Sejumlah tokoh pemuda setempat menilai ada banyak kejanggalan dalam proses pembangunan, salah satunya pada proyek semenisasi halaman PAUD di desa tersebut. Mereka menuding Kepala Desa Hantipan, H. Musmuliadi, kerap mengambil keputusan sepihak tanpa melibatkan Tim Pelaksana Kegiatan (TPK).
“Kades menyalahgunakan wewenangnya, belanja peralatan tanpa melibatkan TPK,” ungkapnya.
Mereka menilai bahwa tindakan Kades tersebut sudah tidak sesuai dengan prinsip tranparansi dan akuntabilitas yang seharusnya melibatkan TPK untuk memastikan proses pengadaan berjalan transparan, efektif dan sesuai dengan prinsip yang berlaku.

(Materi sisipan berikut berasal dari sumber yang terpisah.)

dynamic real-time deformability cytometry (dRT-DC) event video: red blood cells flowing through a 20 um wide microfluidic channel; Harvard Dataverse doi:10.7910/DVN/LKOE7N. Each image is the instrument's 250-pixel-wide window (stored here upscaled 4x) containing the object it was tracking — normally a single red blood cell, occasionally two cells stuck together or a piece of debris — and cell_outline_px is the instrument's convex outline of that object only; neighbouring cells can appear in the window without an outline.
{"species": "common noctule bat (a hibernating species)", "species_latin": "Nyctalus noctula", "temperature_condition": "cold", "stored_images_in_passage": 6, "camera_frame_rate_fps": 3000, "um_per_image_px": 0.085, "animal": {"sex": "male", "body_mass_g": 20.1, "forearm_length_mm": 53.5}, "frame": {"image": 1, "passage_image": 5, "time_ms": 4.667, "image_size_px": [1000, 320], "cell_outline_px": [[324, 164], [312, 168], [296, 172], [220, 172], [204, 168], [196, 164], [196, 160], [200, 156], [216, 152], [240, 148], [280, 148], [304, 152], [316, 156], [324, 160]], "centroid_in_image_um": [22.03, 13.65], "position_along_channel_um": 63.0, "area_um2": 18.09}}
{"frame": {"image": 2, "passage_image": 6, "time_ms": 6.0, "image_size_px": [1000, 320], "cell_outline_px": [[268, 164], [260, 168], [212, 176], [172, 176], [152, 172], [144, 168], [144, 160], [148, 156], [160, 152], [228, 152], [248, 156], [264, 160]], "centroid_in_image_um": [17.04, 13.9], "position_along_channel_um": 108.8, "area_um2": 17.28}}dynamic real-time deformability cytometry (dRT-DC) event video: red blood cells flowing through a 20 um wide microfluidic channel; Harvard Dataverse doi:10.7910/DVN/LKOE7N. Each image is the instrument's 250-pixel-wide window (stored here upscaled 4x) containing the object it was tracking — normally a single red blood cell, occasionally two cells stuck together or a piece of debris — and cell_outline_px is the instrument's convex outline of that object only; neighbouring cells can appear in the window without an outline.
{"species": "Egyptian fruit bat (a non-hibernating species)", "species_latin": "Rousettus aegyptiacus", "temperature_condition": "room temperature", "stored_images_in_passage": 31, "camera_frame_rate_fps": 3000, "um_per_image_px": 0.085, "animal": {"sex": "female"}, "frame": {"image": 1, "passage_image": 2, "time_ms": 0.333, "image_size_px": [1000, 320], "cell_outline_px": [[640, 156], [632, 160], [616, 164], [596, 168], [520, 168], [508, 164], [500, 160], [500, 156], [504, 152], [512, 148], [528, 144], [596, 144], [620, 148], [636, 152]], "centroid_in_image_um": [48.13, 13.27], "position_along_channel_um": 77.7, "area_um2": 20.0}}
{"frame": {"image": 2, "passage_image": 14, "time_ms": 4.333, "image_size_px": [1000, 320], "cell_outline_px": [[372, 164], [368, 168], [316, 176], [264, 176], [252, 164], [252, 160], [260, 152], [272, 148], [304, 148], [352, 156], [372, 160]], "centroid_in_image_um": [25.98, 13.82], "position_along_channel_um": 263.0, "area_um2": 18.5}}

“Memang Kades itu kalau bikin apa saja tidak pernah melibatkan masyarakat atau TPK, itupun TPK tidak ada SK,” kata seorang warga yang enggan menyebutkan namanya.

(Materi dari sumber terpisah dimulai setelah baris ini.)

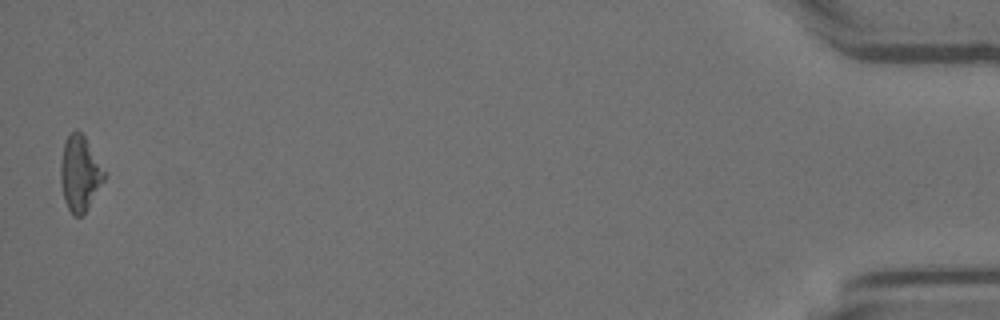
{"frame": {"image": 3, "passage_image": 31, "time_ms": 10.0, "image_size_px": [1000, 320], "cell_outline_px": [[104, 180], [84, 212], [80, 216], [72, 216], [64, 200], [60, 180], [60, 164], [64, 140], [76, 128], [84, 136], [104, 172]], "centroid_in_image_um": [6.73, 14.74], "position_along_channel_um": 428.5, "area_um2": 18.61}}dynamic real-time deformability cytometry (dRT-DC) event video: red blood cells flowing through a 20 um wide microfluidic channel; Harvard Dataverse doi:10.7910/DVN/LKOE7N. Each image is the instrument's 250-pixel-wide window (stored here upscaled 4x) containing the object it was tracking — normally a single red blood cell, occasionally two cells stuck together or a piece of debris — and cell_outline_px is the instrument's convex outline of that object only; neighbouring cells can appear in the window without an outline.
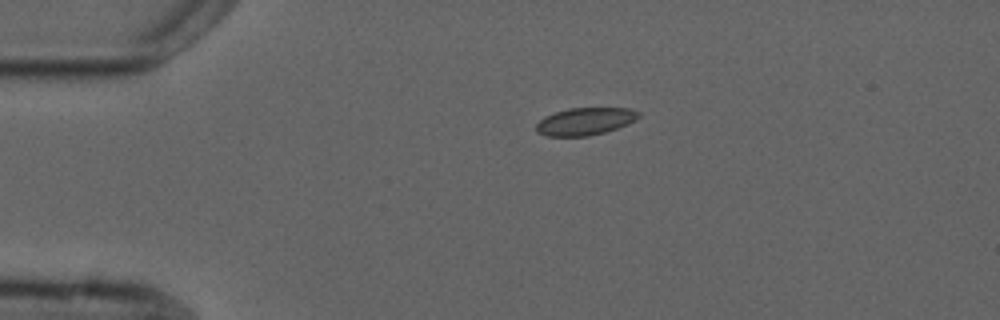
{"species": "common noctule bat (a hibernating species)", "species_latin": "Nyctalus noctula", "temperature_condition": "cold", "stored_images_in_passage": 2, "camera_frame_rate_fps": 3000, "um_per_image_px": 0.085, "animal": {"sex": "male", "forearm_length_mm": 52.5}, "frame": {"image": 1, "passage_image": 1, "time_ms": 0.0, "image_size_px": [1000, 320], "cell_outline_px": [[640, 116], [636, 120], [628, 124], [604, 132], [588, 136], [548, 136], [536, 132], [536, 124], [544, 116], [568, 108], [628, 108], [640, 112]], "centroid_in_image_um": [49.73, 10.31], "position_along_channel_um": 35.3, "area_um2": 16.36}}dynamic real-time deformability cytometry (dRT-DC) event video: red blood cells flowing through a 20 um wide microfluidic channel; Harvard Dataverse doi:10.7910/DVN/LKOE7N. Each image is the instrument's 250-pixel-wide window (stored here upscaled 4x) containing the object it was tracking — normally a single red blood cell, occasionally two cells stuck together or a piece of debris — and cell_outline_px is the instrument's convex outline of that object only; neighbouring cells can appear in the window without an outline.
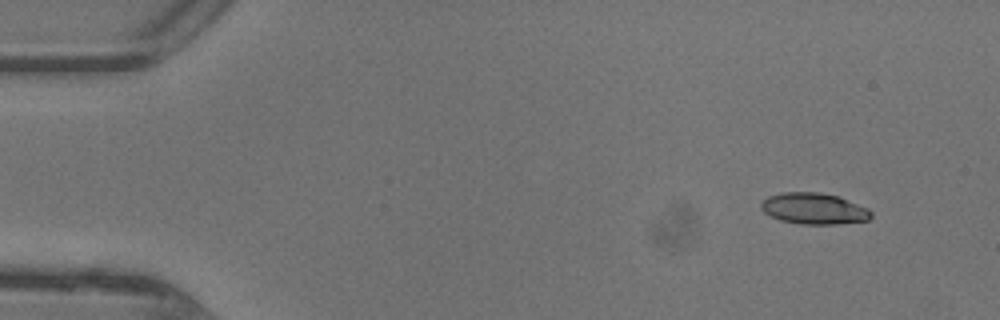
{"species": "common noctule bat (a hibernating species)", "species_latin": "Nyctalus noctula", "temperature_condition": "warm", "stored_images_in_passage": 43, "camera_frame_rate_fps": 3000, "um_per_image_px": 0.085, "animal": {"sex": "female"}, "frame": {"image": 1, "passage_image": 1, "time_ms": 0.0, "image_size_px": [1000, 320], "cell_outline_px": [[872, 216], [868, 220], [836, 224], [800, 224], [780, 220], [764, 212], [760, 208], [760, 204], [768, 196], [780, 192], [820, 192], [836, 196], [868, 208], [872, 212]], "centroid_in_image_um": [69.16, 17.73], "position_along_channel_um": 15.8, "area_um2": 19.94}}
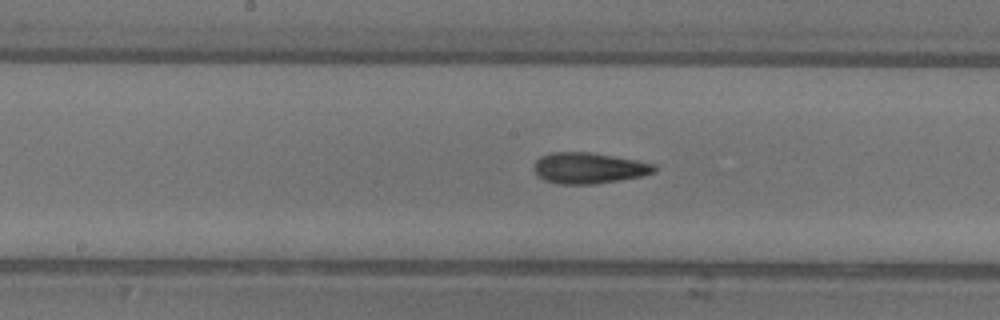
{"frame": {"image": 2, "passage_image": 21, "time_ms": 6.667, "image_size_px": [1000, 320], "cell_outline_px": [[656, 172], [640, 176], [620, 180], [592, 184], [560, 184], [544, 180], [536, 172], [536, 160], [540, 156], [552, 152], [588, 152], [636, 160], [656, 164]], "centroid_in_image_um": [50.08, 14.28], "position_along_channel_um": 198.1, "area_um2": 21.44}}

Menurut mereka perbuatan Kades yang tidak tranparan saat berbelanja pengadaan tanpa melibatkan TPK itu menyalahi aturan dan berpotensi menimbulkan masalah hukum.
“Sudah tidak sesuai aturannya padahal kami ini hanya berharap untuk menyelamatkan kampung itu saja,” pungkasnya.
Sementara itu, Kades Desa Hantipan, H Musmuliadi menyatakan bahwa Pemdes selalu melibatkan TPK saat berbelanja dan di SK kan.
“Tidak benar itu, kami selalu melibatlan TPK dan ada SK nya,” tegas pria yang akrab disapa Muli.
Meski begitu, Musmuliadi mengakui bahwa ada kalanya TPK menolak terlibat dengan berbagai alasan sehingga akhirnya Pemdes yang mengambil alih proses belanja.
“Kadang TPK yang yang tidak mau dilibatkan, mau tidak mau kami yang belanja. Kami buatkan berita acaranya,” pungkasnya.